My overall take is that it's a good concept that needs some serious tweaking.


----------



## OutOfManyOne

He should stick to selling his books and just because he teaches criminal law to recruits doesn't mean he is a policy expert. Leave it the way it is.


----------



## PearlOnyx

The unified curriculum works very well in Florida. After you complete your basic class, you get your agency specific training through your agency. It makes life a lot easier if you look to transfer down the road during your career. Under the current MA system, you can go to an academy 2 or 3 times during the course of your carreer. Never made much sense to me.


----------



## OutOfManyOne

Here is what is going to happen. MSP is starting the first MPOC at New Braintree soon, Chelsea has six signed up to go there. In short time, all training will go up there and MPTC might be out of business. MSP now refuses to train locals in different areas because of fear of LECs. Example is truck enforcement. MSP will not train you to be DOT,200 hr course, unless you are assigned full time to truck enforcement. No municipal PD does this now that i know of and he will not train any LEC PDs. Eventually MSP will stop training officers in other areas where only MSP will be available to serve those communities. Very smart strategic planning, however you can always get that training somewhere else, thus further alienating municipal PDs from state police. Bad move in the long run i think for MSP. My two cents.

▶ Dataset section:
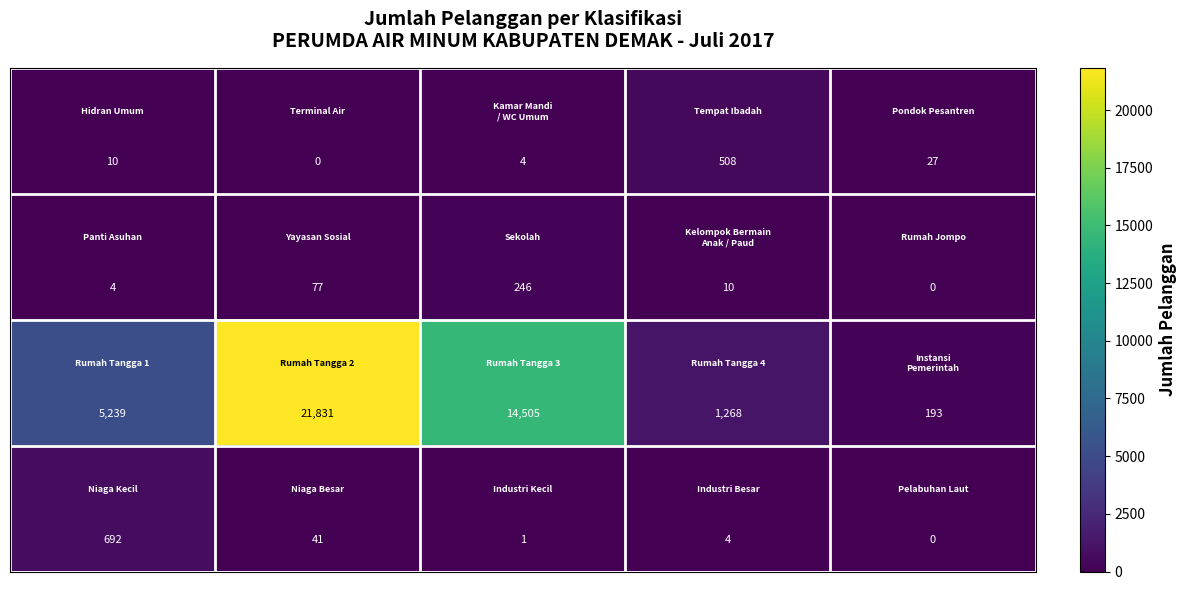

What is the greatest value displayed?

21831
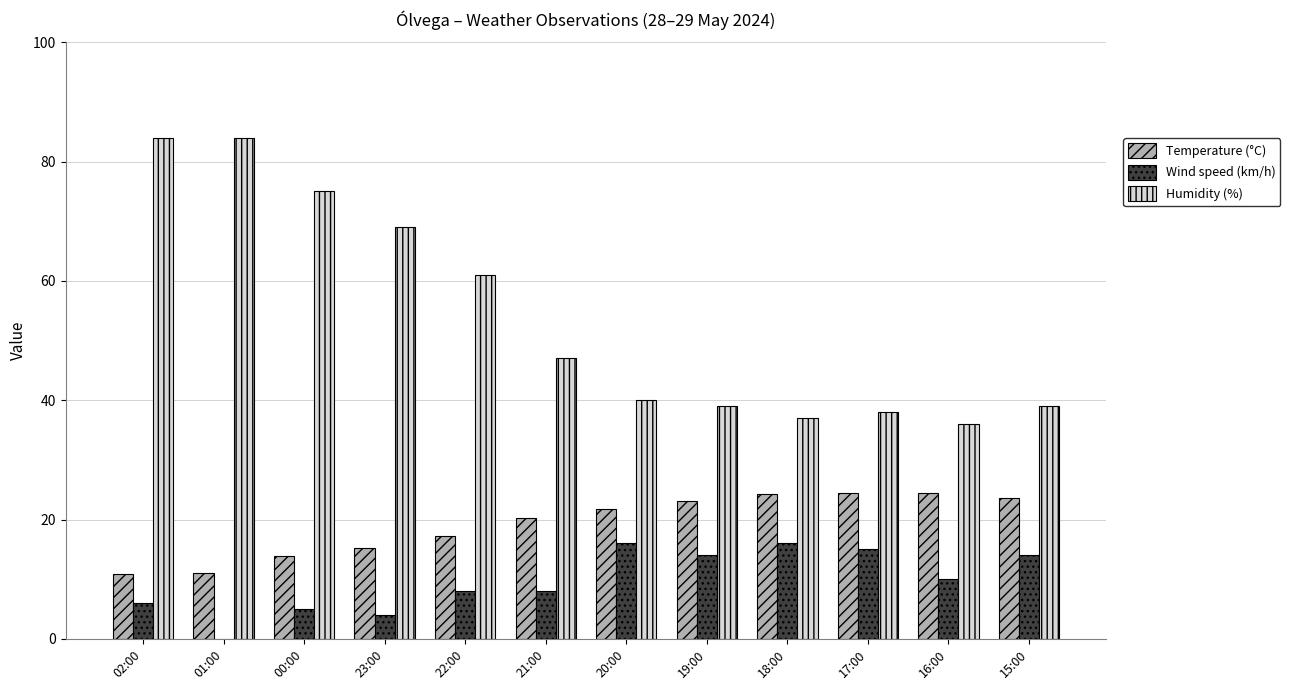

Are the bars grouped side by side (vs. stacked)?

Yes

▶ Things to do:
a) List every place name that appears in the forum thread on police training.
b) In the forum thread on police training, how long is the DOT course that MSP will not offer to most officers?
c) Write the next post in the forum thread on police training, following on from its last post.

▶ Answer list:
a) Florida, MA, New Braintree, Chelsea

b) 200 hours.

c)
----------



## alphadog1

Everybody should go through one academy so that the basic training is streamlined and consistent. The police go to the police academy. The DOC/Sheriffs go to the corrections academy. Campus/Harbor Masters/Constables go to the SSPO.


----------



## OutOfManyOne

alphadog1 said:


> Everybody should go through one academy so that the basic training is streamlined and consistent. The police go to the police academy. The DOC/Sheriffs go to the corrections academy. Campus/Harbor Masters/Constables go to the SSPO.


 It will never happen in MA. You mean to tell me that once officers attend the new MSP MPOC they will no longer need to attend the RTT? I don't think so and let's not forget that the new recruits that go to MSP will have freedom after 1530 just like SSPOs so they can stay there or go to a hotel or home. And even if this happens, Lowell Academy,Worcester and MBTA will still have theirs.


----------



## Guest

OutOfManyOne said:


> You mean to tell me that once officers attend the new MSP MPOC they will no longer need to attend the RTT?


That's the idea; many MDC, RMV, and MA Capitol cops attended an MPOC, and amazingly the world didn't stop rotating on its axis when they became troopers.


----------



## chief801

It won't happen...it makes too much sense!

Ego, money, and territory will kill this awesome idea...


----------



## Mitpo62

Doesn't seem like rocket science. It has worked in NH for decades. One cop, one academy.


----------



## Macop

Alpha, Campus cops should be going to the F/T MPOC.


----------



## Barbrady

OutOfManyOne said:


> No municipal PD does this now that i know of and he will not train any LEC PDs.


Only one I have heard of: http://www.abingtonpolice.org/masterpattt.html Maybe West Bridgewater PD, too.


----------



## OutOfManyOne

They're not FT assigned to it, I know for a fact.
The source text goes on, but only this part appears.